I have been looking at the renormalisation of QED and been using Peskin & Schroeder. I understand (I think) what is going on, but I am slightly confused over 2 issues:

1. In the new feynman rules from the counterterms, the feynman diagrams all have a small circle with a cross in them.....what do these represent? (P&S p332, fig 10.4)

2. why do we need the renormalization conditions? (P&S p331-331 eq 10.40)

Help would be much appreciated!

Thanks

DarMM
Gold Member
For question 1., the circles represent the counter-terms themselves.

For question 2., the renormalization conditions are required to fix the counterterms. For example the bare mass in the Lagrangian is $$m_{0}$$. We split this into the physical mass and the counterterm, $$m_{0} = m + \delta m$$. However you need the figure out what $$\delta m$$ should be so that the physical mass is $$m$$. The physical mass being $$m$$ means that $$\Sigma(m^{2}) = 0$$. This provides you with the equation you need to obtain $$\delta m$$.

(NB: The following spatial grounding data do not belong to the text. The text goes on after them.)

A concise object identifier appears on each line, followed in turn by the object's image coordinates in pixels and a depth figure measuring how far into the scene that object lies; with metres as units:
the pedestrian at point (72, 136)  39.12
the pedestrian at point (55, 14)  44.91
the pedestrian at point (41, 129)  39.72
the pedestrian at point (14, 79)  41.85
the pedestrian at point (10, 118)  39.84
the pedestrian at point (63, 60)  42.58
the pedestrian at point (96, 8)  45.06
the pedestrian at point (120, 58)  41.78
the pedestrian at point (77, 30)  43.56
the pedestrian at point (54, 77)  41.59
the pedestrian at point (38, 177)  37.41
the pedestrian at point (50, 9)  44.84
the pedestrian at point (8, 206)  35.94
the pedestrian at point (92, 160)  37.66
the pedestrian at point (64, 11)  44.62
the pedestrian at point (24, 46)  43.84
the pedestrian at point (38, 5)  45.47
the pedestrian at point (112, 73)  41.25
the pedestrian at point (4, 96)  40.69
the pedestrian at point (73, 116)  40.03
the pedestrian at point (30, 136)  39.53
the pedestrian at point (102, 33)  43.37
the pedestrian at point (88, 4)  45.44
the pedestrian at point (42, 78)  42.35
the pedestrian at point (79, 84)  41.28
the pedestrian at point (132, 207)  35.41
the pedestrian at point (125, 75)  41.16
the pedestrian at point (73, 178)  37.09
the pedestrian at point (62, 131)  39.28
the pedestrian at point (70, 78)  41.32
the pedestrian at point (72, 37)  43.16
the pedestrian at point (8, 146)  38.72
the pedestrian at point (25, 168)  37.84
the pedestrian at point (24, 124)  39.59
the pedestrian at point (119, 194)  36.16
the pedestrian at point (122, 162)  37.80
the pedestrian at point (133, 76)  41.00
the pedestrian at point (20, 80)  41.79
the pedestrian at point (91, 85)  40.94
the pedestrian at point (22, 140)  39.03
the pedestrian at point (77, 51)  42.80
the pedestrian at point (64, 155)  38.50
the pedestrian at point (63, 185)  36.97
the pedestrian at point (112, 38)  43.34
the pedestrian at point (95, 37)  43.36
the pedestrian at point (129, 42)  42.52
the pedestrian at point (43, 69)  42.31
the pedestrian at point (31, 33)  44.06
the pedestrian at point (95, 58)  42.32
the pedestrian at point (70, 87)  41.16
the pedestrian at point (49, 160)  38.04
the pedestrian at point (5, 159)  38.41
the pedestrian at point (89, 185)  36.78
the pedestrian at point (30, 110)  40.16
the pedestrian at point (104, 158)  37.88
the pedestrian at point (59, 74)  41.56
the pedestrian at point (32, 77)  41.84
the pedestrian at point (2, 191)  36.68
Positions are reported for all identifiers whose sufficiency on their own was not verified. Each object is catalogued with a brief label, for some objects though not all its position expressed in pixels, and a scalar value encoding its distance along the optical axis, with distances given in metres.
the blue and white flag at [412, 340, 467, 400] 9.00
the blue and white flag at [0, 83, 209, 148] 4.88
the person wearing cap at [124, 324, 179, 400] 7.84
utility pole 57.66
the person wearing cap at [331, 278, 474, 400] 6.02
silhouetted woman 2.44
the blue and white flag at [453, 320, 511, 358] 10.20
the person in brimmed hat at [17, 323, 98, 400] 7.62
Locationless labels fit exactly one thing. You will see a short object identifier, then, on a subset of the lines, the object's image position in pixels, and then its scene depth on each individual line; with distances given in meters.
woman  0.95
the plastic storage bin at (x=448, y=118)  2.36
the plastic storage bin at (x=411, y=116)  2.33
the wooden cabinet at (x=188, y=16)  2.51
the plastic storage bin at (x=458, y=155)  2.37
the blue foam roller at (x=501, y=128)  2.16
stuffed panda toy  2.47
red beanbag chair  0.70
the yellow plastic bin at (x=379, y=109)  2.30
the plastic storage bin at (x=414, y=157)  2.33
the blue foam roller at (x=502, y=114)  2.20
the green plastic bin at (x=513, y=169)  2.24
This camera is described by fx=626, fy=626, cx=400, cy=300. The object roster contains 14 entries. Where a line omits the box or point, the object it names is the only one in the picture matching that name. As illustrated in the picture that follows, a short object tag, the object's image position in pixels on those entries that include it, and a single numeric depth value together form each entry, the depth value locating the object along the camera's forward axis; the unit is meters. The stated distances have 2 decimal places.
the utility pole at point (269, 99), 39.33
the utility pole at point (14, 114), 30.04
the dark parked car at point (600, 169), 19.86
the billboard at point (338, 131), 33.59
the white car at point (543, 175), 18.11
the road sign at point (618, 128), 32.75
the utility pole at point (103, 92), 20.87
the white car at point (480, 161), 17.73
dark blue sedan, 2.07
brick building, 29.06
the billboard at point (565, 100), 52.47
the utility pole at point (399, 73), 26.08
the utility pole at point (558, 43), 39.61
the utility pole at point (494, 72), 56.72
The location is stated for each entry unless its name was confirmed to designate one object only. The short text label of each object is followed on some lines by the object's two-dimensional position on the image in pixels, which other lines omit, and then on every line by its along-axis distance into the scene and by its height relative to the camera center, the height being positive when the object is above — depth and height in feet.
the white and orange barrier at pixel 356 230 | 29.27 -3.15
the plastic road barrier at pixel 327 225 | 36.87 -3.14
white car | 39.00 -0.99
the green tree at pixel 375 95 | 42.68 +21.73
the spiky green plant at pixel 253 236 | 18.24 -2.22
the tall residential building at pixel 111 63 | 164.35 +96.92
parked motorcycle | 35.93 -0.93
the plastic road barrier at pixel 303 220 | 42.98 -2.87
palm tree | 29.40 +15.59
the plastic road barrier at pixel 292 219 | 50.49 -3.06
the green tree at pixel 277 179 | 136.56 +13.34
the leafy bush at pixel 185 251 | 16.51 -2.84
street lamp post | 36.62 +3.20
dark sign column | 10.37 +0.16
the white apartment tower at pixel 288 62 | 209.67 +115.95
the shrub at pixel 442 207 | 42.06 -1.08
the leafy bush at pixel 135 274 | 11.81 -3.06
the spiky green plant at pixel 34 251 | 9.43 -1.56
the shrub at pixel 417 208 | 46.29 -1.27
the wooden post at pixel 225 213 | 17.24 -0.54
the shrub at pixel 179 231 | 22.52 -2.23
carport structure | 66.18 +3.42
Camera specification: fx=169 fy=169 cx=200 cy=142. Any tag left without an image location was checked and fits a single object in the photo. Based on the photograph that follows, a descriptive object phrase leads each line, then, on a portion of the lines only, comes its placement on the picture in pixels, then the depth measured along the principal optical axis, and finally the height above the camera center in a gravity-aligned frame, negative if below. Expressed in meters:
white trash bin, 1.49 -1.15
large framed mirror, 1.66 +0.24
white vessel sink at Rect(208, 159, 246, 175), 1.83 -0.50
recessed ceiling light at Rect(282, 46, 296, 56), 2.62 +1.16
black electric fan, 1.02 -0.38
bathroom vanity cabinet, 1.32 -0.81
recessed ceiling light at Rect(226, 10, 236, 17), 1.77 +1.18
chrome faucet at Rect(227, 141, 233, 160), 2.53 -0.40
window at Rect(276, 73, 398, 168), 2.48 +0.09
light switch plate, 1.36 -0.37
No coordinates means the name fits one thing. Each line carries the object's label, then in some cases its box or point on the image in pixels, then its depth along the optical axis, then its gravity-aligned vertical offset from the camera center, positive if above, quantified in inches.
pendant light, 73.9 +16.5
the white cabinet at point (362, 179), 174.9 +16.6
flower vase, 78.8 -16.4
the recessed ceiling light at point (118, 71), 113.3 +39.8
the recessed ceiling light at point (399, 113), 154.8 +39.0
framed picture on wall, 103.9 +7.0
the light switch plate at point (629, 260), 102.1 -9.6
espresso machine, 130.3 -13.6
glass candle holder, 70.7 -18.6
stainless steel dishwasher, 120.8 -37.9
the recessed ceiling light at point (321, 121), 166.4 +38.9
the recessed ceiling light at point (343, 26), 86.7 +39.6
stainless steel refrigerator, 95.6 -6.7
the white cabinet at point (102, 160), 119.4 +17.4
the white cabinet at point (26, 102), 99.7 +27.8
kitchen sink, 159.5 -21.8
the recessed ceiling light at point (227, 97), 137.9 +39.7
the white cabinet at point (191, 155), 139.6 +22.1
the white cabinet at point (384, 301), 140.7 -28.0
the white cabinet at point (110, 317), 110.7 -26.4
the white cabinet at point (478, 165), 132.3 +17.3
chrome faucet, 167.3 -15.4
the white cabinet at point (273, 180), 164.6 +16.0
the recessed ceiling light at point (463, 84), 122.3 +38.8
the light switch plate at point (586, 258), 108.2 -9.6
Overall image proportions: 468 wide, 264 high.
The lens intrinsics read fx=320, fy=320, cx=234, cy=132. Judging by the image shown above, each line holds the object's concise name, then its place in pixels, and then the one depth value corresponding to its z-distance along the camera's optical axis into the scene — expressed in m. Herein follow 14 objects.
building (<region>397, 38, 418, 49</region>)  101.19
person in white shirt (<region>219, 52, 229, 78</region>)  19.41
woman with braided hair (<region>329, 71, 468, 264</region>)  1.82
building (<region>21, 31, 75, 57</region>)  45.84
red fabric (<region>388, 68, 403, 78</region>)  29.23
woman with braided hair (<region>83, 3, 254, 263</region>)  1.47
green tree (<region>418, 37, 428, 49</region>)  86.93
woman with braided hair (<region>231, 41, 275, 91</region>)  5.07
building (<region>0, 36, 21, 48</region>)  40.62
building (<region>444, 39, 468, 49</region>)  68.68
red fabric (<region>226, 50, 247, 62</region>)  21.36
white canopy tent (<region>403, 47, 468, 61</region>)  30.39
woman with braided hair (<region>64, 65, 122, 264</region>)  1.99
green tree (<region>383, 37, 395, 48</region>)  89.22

Thanks for clearing up question 2, but as for question 1, by "representing the counterterms themselves" do you mean that it represents all the contributions that are taken into account?

DarMM
The black circle with for the interaction vertex represents $$\delta \lambda$$ to all orders. At a given order of perturbation theory it can only stand for $$\delta \lambda$$ to that order or less. For instance let's say you were computing at third order, you could have a diagram with one normal interaction vertex and one counter-term interaction vertex, the counter-term vertex will contain the counter-term to second order, so you will get $$\lambda$$ from the usual vertex and $$\lambda^{2}$$ from the counter-term vertex, giving you a third order contribution.